* **PASSAGE SHOWN**:

[Aust-NZ] Initial Proposal - [was Finding a way forward - GeoNetwork ... ANZLIC Profile]
Bruce.Bannerman at dpi.vic.gov.au
Bruce.Bannerman at dpi.vic.gov.au
Sun Jun 1 18:49:21 PDT 2008
IMO:
I'd like to wrap this thread up soon and put together a summary of the
discussion into a proposal for a way forward for GeoNetwork ANZLIC
Profile.
I'd like to start work on this summary next week, starting 10th June.
Where should this proposal go, once it has been subject to our peer
review?
I suspect that it may be appropriate to go to the ANZLIC Council for
approval, however this needs debate.
I have been contacted by several people off line and understand that they
have not been in a position to respond due to work commitments.
We have one more week for comments, please take the time to do so if you
are able.
I'd like to read more from the ANZLIC community.
I also know that Ben and Jeroen would like to add additional thoughts.
Simon, I'd also appreciate reading your additional thoughts on what would
work.
Bruce Bannerman
__________________
Finding an Open Source process that will work for GeoNetwork - ANZLIC
Profile will
take a bit of trial and error to get right.

* **DATA SECTION**:
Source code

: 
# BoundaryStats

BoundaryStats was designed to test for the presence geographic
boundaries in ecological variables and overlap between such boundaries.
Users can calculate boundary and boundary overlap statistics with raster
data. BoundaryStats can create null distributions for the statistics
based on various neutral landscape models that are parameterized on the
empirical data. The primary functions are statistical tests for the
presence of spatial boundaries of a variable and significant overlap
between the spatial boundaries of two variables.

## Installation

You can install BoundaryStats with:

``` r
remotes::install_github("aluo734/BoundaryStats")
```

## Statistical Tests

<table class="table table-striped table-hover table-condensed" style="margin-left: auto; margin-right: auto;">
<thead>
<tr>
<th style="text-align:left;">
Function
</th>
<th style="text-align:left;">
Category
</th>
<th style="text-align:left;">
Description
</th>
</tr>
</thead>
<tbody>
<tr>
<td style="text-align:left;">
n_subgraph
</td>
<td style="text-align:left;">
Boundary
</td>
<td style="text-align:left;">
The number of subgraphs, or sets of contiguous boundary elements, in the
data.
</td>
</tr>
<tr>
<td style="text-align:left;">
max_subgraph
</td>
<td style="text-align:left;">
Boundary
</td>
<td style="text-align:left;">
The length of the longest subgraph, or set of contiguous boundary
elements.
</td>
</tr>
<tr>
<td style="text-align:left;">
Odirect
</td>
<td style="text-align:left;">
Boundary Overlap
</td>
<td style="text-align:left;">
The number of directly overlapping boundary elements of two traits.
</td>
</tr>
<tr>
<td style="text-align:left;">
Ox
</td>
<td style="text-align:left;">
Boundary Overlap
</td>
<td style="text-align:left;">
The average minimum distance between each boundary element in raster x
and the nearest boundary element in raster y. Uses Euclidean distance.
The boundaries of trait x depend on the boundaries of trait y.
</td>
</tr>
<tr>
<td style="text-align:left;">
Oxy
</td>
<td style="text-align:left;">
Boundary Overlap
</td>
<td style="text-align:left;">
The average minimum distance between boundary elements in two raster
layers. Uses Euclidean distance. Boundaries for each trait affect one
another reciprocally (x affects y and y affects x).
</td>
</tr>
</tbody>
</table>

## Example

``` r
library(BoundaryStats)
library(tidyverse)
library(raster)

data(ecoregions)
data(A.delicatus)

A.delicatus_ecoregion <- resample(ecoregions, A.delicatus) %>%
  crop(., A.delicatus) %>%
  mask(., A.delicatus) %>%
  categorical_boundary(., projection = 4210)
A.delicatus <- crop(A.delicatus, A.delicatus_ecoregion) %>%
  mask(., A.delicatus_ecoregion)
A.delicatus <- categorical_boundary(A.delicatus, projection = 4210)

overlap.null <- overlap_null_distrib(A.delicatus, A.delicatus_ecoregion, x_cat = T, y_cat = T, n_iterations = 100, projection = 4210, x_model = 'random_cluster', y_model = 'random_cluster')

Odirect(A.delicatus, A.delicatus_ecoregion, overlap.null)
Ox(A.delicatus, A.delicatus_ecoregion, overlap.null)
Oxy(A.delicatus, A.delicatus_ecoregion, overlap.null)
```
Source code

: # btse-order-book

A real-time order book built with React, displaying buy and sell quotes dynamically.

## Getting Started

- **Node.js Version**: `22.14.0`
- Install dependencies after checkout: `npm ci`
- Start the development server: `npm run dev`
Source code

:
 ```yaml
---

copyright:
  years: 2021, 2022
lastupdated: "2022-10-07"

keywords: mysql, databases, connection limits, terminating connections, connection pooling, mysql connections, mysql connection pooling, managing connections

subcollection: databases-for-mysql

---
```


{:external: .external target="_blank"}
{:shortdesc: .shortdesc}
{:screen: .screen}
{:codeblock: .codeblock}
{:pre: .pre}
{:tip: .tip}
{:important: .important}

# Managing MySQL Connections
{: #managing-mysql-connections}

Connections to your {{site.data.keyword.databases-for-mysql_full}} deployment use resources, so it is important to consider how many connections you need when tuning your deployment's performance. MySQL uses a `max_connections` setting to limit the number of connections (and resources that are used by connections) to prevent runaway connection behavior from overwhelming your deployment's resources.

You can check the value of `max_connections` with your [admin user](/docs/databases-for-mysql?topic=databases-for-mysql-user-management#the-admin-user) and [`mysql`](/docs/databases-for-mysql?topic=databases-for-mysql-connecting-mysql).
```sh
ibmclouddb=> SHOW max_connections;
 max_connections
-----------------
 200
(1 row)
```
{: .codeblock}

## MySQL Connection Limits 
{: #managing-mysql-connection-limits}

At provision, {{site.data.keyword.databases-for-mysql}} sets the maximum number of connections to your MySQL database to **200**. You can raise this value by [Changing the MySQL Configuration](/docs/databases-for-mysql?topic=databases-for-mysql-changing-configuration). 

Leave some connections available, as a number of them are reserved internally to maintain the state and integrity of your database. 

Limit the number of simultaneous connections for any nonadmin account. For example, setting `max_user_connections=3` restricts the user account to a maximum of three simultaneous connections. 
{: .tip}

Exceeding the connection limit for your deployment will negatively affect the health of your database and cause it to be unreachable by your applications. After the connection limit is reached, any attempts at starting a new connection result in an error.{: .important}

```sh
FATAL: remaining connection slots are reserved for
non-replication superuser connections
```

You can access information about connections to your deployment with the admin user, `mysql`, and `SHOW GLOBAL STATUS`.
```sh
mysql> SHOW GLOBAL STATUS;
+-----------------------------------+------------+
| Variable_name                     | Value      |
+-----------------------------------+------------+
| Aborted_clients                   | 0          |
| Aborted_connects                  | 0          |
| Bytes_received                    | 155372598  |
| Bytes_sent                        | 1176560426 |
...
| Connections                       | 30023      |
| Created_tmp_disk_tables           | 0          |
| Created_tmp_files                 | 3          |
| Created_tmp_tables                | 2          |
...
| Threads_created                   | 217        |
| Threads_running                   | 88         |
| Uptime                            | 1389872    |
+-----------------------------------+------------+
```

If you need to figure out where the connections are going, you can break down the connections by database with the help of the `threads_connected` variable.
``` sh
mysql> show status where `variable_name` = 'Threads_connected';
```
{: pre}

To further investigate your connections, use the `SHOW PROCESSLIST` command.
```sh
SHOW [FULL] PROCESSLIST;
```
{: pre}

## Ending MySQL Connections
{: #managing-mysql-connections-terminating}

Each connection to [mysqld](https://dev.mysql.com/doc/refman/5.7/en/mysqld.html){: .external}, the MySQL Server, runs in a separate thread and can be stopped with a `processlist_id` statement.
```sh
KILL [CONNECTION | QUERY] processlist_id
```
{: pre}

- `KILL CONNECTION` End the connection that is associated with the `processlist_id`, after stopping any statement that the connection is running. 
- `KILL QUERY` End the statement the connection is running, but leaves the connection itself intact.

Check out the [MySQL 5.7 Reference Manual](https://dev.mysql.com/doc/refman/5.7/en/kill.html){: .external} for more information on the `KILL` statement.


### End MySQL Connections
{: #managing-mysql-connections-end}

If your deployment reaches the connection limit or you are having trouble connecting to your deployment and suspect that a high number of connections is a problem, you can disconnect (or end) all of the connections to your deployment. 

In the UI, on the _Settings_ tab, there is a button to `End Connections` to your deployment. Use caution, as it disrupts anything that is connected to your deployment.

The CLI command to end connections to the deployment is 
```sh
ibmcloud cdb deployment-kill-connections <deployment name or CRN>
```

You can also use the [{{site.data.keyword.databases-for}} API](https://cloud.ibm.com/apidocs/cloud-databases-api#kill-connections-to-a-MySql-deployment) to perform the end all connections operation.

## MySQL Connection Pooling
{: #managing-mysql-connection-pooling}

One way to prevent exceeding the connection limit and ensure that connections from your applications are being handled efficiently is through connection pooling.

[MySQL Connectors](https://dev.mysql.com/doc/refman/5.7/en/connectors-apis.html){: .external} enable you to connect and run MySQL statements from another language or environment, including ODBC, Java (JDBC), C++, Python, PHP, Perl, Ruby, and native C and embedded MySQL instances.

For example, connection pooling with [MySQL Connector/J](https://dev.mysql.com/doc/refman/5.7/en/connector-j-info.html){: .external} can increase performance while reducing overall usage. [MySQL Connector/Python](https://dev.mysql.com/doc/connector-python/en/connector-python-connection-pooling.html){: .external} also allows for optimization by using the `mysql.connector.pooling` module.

* **BRIEF A**: Transcribe everything in the GeoNetwork ANZLIC message from "I'd like to start" down to "to work commitments.".
* **BRIEF B**: According to the GeoNetwork ANZLIC message, when does the writer intend to begin work on the summary?
* **BRIEF C**: Resume the GeoNetwork ANZLIC message after its final sentence.

* **FINAL ANSWER A**:
I'd like to start work on this summary next week, starting 10th June.
Where should this proposal go, once it has been subject to our peer
review?
I suspect that it may be appropriate to go to the ANZLIC Council for
approval, however this needs debate.
I have been contacted by several people off line and understand that they
have not been in a position to respond due to work commitments.

* **FINAL ANSWER B**: Next week, starting 10th June.

* **FINAL ANSWER C**:
We may not be able to treat it as a traditional Open Source Project as
there is a
need to support ANZLIC involvement in the process.
Many of the ideas here have come from Karl Fogel's book "Producing Open
Source Software,
How to Run a Successful Free Software Project" ( http://producingoss.com/
). This is an
enlightening read if you have the time.
Below is a random collection of thoughts that needs further work.
We need your input and experience to flesh out these ideas.
_Working with the GeoNetwork Community_
We are not developing a project from scratch.
We are contributing to and customising an existing OS Project, GeoNetwork.
Therefore, whatever we want to get into GeoNetwork will have to be worked
through
the GeoNetwork community and GeoNetwork Project Steering Committee.
The GeoNetwork Community are not going to want to include all of our
changes at face value.
To get them included will require a number of our developers to work
*within* the community,
contribute to the project and over time *earn* credibility that they know
what they are
talking about.
Simon and Byron have obviously been very successful at doing this and we
could learn from
their examples.
We will also need to be sensitive to the GeoNetwork community and by our
actions make it
clear to them that we are not trying to hijack their project, but act as
good community
members.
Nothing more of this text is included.